*Problem to solve*.
Repeat word for word the lines in the listing below, from the line that contains "ロジウムコーティングはシルバーの変色に強" through the line that contains "ッキ加工を施すことで丈夫さを上げるだけでな", both included.

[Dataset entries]
—————

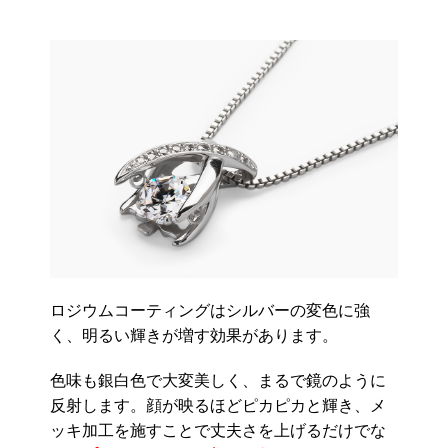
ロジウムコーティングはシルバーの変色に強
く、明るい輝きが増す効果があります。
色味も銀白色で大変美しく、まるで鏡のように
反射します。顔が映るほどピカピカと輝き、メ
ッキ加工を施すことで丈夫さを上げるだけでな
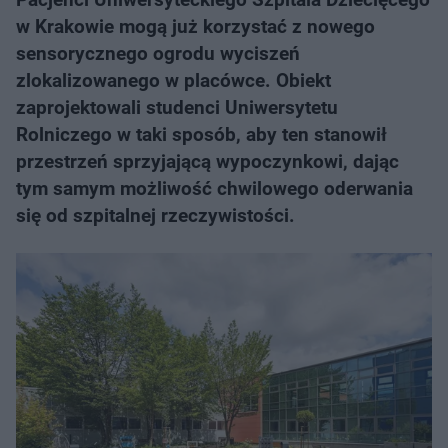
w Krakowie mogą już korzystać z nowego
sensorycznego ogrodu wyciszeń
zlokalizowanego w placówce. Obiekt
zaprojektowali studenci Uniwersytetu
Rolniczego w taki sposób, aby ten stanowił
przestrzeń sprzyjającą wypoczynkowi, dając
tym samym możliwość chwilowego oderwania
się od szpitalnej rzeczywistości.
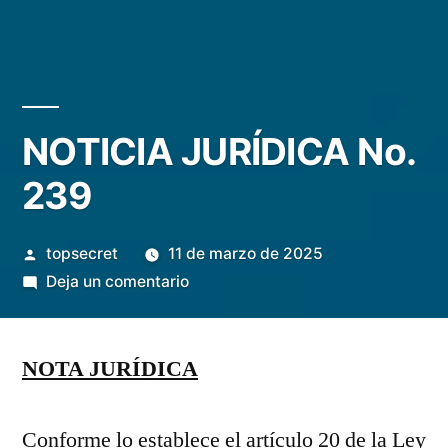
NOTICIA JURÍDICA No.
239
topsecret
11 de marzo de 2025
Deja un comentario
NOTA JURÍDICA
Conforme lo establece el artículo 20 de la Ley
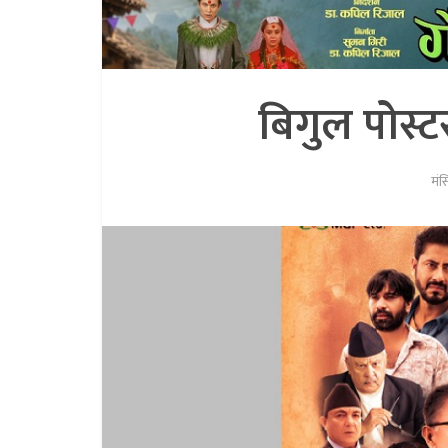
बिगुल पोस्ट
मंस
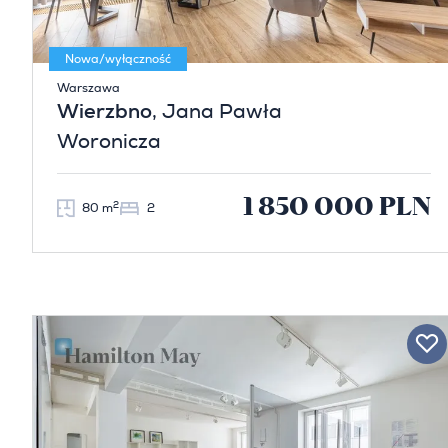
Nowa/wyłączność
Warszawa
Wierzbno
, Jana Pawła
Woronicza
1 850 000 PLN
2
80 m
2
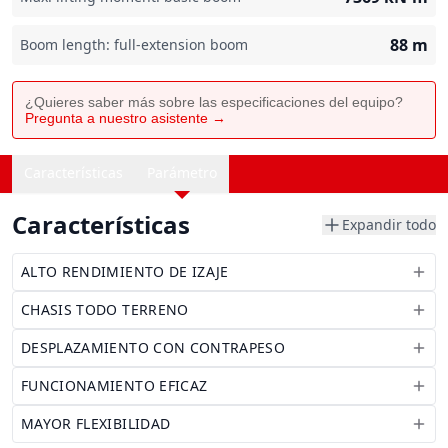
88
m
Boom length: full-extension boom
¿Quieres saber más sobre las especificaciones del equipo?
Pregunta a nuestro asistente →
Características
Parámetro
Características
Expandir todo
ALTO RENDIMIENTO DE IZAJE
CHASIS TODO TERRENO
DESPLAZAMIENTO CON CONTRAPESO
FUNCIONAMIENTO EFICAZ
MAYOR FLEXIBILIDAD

—————

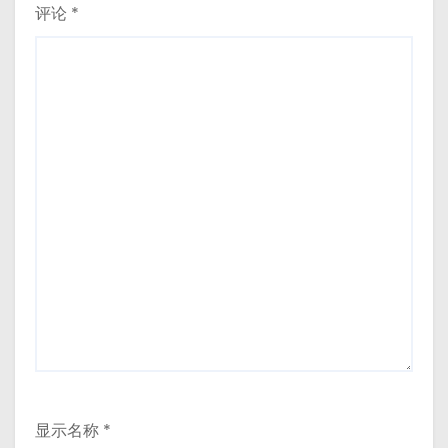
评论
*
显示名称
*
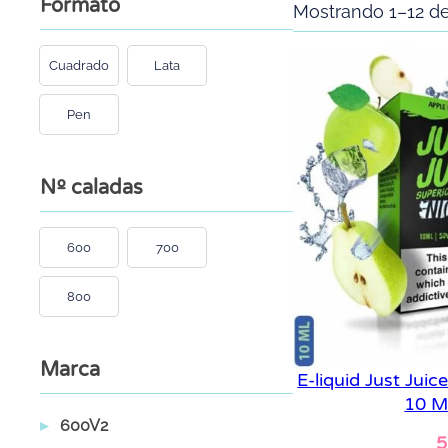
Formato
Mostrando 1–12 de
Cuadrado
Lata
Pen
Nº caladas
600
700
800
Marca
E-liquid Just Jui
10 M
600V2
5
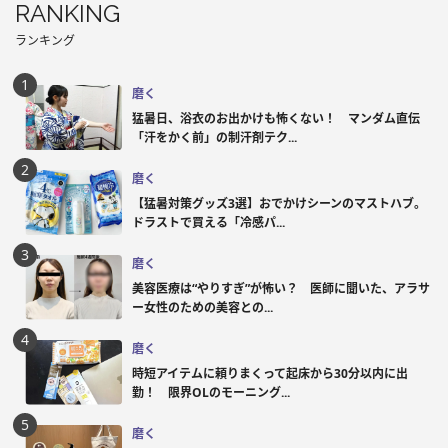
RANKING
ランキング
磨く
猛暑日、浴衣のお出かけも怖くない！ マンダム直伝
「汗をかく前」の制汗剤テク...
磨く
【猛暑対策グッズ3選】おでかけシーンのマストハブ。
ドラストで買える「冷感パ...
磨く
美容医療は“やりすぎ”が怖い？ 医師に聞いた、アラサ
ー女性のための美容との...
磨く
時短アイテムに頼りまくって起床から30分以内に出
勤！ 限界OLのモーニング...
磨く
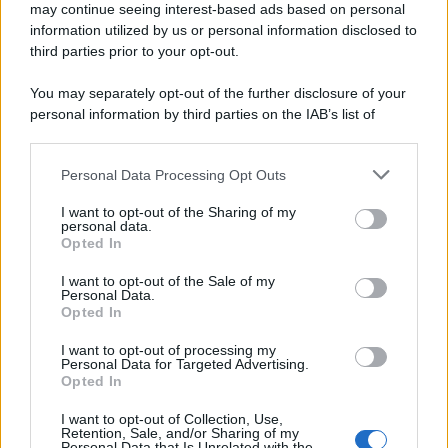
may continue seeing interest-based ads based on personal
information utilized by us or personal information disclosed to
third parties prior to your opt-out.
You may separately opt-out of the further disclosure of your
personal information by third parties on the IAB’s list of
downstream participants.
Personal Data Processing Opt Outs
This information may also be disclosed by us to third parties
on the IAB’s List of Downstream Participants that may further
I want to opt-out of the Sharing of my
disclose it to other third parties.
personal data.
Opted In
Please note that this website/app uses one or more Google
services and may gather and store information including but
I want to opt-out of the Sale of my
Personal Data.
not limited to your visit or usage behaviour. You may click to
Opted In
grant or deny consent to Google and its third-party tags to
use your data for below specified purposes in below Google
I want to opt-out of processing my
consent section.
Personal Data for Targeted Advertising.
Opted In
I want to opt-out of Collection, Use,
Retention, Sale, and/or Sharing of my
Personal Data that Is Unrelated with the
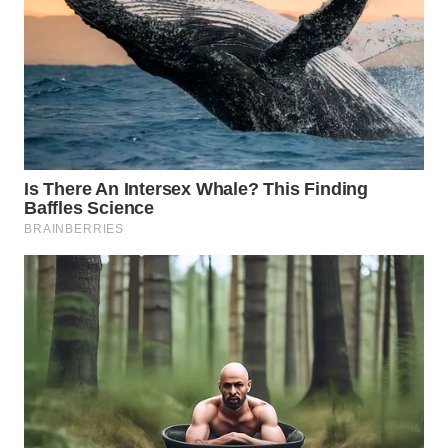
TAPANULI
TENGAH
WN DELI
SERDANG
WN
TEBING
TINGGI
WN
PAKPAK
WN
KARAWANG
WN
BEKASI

—————

*Solved problem*.
ロジウムコーティングはシルバーの変色に強
く、明るい輝きが増す効果があります。
色味も銀白色で大変美しく、まるで鏡のように
反射します。顔が映るほどピカピカと輝き、メ
ッキ加工を施すことで丈夫さを上げるだけでな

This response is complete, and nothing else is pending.